II. UN PROBLÈME DE SOCIÉTÉ : (RE)CRÉER LES CONDITIONS D'UN RAPPROCHEMENT ENTRE L'ARMÉE ET LA SOCIÉTÉ

A. AUGMENTER LA SURFACE DE CONTACT

1. L'engagement dans les armées reste une vocation très spécifique

Le recrutement dans les armées suit une tendance commune aux métiers de la sphère publique. Dans la fonction publique, le nombre de candidats pour un poste offert y est passé de 16 à 6 ces trente dernières années, et les flux de sorties grossissent depuis dix ans. C'est particulièrement le cas dans la sphère régalienne, la police et la gendarmerie concurrençant en outre directement les armées pour le recrutement. Partout, les viviers s'assèchent et la sélectivité se dégrade, ce qui témoigne d'une forme de crise de l'État de vaste ampleur.

Plus profondément, il faut reconnaître que peu d'éléments, dans la société moderne, prédisposent à s'engager dans l'armée. La valorisation dans les représentations communes de l'individualisme, de l'immédiateté et de la jouissance des bonheurs privés n'est pas facilement conciliable avec la spécificité militaire, et avec l'engagement extrême que représente le fait de pouvoir être amené à tuer ou à mourir sur ordre. Ce qui pose la question plus complexe de la place de la fonction militaire dans la société, qu'il faut à tout prix préserver de l'invisibilisation.

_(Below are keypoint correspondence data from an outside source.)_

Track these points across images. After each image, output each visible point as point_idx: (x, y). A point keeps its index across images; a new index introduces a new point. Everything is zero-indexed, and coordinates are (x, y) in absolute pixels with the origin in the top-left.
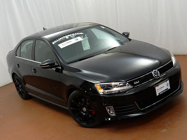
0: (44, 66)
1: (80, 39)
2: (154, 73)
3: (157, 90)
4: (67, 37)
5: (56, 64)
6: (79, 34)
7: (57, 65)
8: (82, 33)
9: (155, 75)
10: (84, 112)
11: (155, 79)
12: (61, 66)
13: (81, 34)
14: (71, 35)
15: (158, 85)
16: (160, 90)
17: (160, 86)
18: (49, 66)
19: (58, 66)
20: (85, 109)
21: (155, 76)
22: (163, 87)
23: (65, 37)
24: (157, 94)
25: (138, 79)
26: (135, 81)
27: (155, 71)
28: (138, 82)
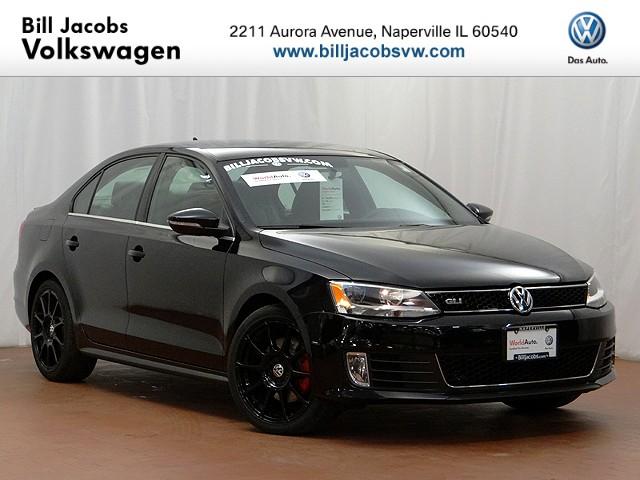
0: (182, 224)
1: (316, 176)
2: (515, 293)
3: (512, 343)
4: (276, 162)
6: (318, 163)
7: (225, 230)
8: (327, 164)
9: (517, 302)
11: (515, 312)
12: (237, 233)
13: (323, 164)
14: (289, 160)
15: (518, 330)
16: (520, 346)
17: (524, 335)
18: (198, 225)
19: (228, 232)
20: (279, 370)
21: (514, 302)
22: (535, 342)
23: (270, 161)
24: (510, 357)
25: (460, 295)
26: (450, 296)
27: (520, 290)
28: (458, 301)
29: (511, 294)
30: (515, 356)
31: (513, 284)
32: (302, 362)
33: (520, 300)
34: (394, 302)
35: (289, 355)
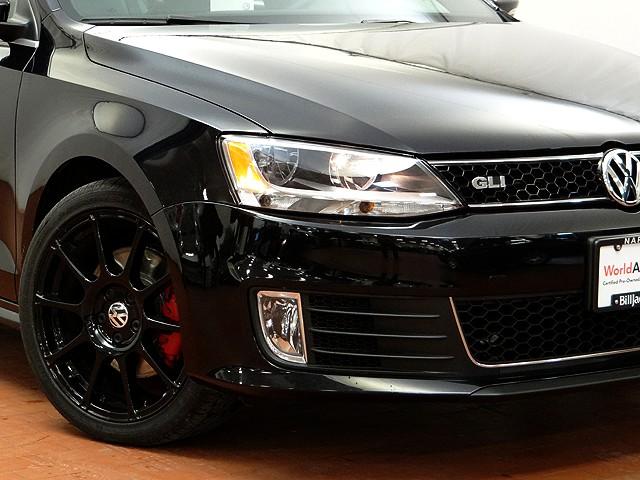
2: (613, 164)
3: (610, 271)
5: (16, 19)
7: (22, 27)
10: (109, 330)
11: (612, 204)
12: (43, 31)
15: (621, 242)
16: (624, 276)
17: (632, 253)
19: (27, 31)
20: (119, 314)
24: (604, 301)
25: (502, 168)
26: (481, 170)
27: (623, 156)
28: (497, 181)
29: (605, 166)
30: (615, 297)
31: (609, 145)
32: (167, 300)
33: (622, 178)
34: (359, 182)
35: (139, 285)
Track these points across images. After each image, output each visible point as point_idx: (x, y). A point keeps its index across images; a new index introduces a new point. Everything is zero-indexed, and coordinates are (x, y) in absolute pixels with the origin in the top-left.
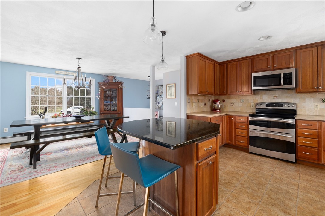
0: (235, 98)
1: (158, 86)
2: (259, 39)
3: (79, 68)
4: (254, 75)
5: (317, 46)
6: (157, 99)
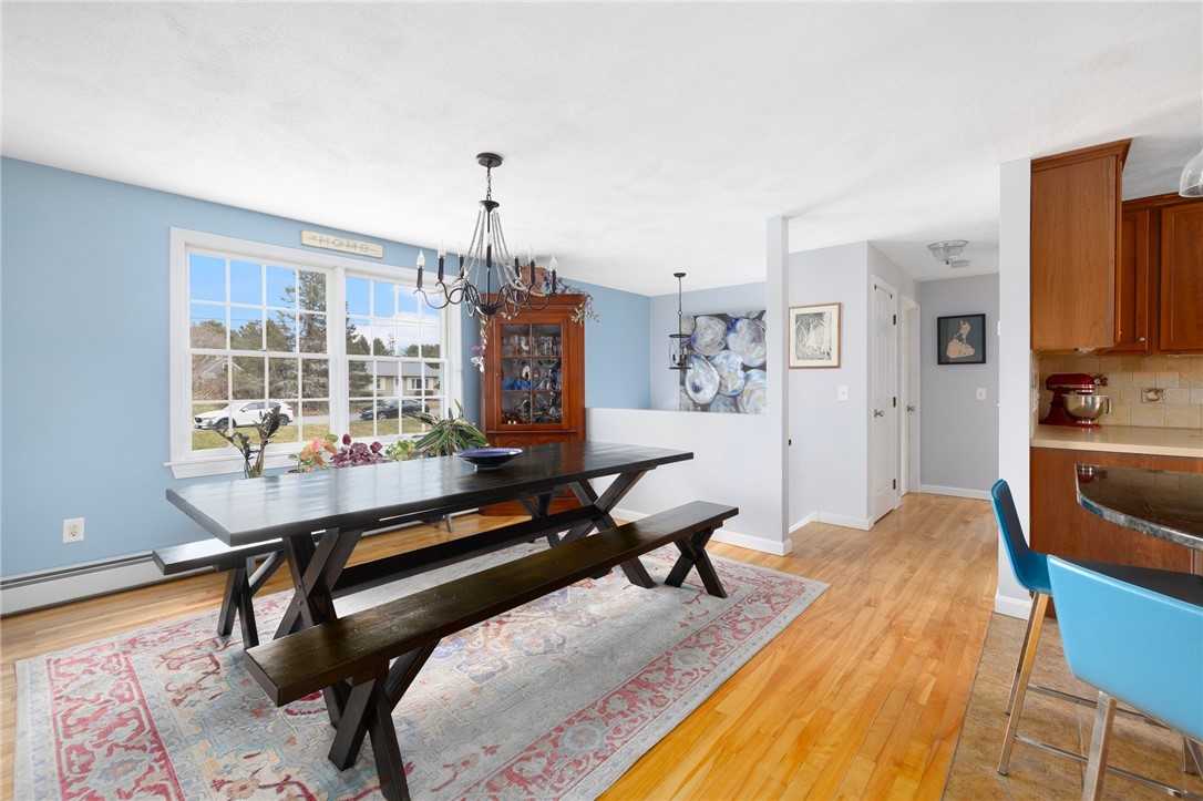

2. Refaire de l'armée un acteur important de la vie collective

Augmenter la surface de contact suppose de rendre les militaires à la fois plus audibles et plus visibles. La France paye à cet égard le prix de la réduction du format des armées après la chute du Mur. Aujourd'hui, 30 départements sont par exemple dépourvus d'implantations de l'armée de Terre, ce qui fait que les jeunes Français d'aujourd'hui, qui sont les enfants de la première génération qui n'a pas fait son service militaire, peuvent ne jamais croiser de militaires avant de parvenir à l'âge adulte.

Le HCECM a déjà fait des propositions visant à réintroduire le soldat dans la vie collective. Y contribuerait par exemple la banalisation du port de l'uniforme dans l'espace public, sur les trajets domicile-travail par exemple - il avait été interdit par le commandement après l'émergence du risque terroriste.

L'expression publique des officiers sur les questions stratégiques pourrait sans doute être davantage encouragée, ce qui suppose de soutenir ce champ disciplinaire, et de valoriser la production intellectuelle des militaires. Sur ce plan, les choses évoluent toutefois, comme en témoigne la création récente de l'Academ.

L'enseignement supérieur est le grand absent des politiques de lien armée-Nation. Pourtant, à l'heure où 60 % d'une classe d'âge est inscrit dans l'enseignement supérieur, où l'on change de métier plus souvent et où l'armée peut être une expérience parmi d'autres, et alors que l'on promeut l'hybridation du modèle d'armée avec la participation accrue de la réserve, les formations initiales militaires et civiles doivent être plus franchement décloisonnées et les échanges facilités à une plus vaste échelle.